TASK DIRECTIONS: Establish how many lines in the entries hold the string "logic". The number by itself is the whole answer.

*** INPUT

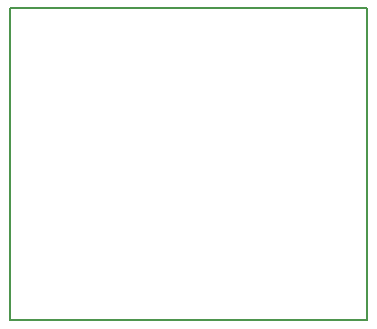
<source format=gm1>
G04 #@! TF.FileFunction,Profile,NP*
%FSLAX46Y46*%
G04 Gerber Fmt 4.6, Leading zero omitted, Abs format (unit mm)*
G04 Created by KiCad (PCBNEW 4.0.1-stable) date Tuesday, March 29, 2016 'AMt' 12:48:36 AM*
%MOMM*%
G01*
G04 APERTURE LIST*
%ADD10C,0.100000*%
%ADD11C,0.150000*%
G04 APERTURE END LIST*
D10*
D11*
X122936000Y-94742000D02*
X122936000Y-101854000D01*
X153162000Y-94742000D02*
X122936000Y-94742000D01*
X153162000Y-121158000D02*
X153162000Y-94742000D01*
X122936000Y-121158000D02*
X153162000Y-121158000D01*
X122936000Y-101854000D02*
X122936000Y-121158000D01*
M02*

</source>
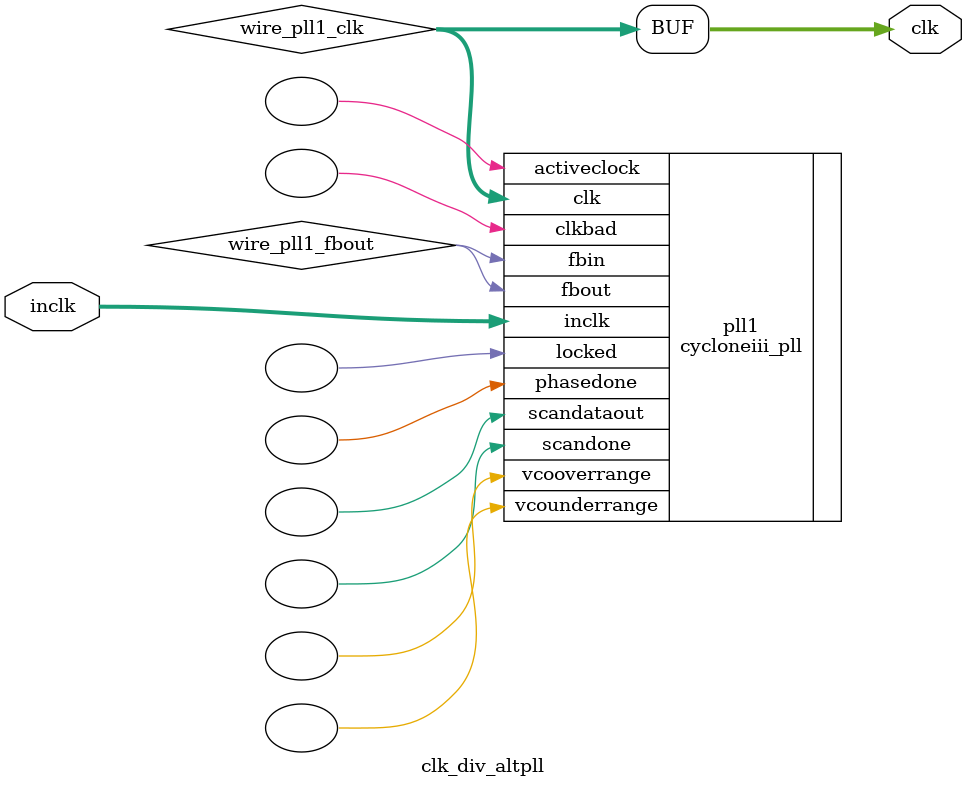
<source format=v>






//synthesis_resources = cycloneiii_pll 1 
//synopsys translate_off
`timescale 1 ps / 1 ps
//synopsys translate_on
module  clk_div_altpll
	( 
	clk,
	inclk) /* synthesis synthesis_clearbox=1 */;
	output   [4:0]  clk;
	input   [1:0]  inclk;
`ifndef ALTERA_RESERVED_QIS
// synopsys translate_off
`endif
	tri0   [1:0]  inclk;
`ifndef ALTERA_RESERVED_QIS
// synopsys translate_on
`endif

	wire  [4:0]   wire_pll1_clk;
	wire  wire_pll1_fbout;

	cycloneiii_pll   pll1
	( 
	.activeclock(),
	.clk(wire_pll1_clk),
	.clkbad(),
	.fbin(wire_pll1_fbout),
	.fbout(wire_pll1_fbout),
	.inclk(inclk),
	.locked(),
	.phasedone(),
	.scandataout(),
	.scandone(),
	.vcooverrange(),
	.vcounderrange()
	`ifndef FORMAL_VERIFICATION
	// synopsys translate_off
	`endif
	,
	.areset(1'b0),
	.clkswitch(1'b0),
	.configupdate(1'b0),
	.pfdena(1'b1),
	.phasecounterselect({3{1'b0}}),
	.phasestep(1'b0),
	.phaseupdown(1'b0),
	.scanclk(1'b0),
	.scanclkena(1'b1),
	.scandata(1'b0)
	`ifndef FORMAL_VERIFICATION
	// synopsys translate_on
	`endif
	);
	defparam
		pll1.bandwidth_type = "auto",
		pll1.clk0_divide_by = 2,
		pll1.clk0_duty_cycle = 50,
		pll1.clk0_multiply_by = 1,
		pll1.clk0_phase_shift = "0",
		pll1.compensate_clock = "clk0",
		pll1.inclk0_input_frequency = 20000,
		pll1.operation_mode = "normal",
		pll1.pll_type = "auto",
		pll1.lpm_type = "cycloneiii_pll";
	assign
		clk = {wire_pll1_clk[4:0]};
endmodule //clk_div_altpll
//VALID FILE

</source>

******
*** INPUT

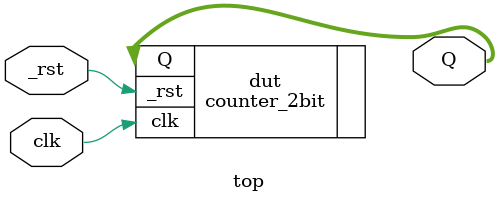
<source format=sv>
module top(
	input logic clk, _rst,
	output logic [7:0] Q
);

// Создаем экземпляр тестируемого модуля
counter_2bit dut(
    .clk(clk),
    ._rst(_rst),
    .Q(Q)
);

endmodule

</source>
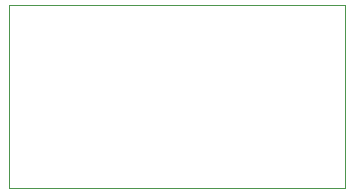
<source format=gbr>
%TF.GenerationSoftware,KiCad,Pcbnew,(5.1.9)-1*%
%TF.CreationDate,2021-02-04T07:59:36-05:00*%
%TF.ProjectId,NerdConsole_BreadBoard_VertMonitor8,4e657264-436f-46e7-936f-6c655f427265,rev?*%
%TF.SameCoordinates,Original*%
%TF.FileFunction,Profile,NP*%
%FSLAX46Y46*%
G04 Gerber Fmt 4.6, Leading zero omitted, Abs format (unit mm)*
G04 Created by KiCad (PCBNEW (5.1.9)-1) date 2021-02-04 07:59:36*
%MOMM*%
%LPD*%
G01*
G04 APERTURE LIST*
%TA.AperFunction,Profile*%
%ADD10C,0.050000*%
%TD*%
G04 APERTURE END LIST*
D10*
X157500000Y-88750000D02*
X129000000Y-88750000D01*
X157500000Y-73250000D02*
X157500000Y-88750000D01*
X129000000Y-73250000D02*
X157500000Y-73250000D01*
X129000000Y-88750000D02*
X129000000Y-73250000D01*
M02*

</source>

******

OUTPUT OF THE EXERCISE: 2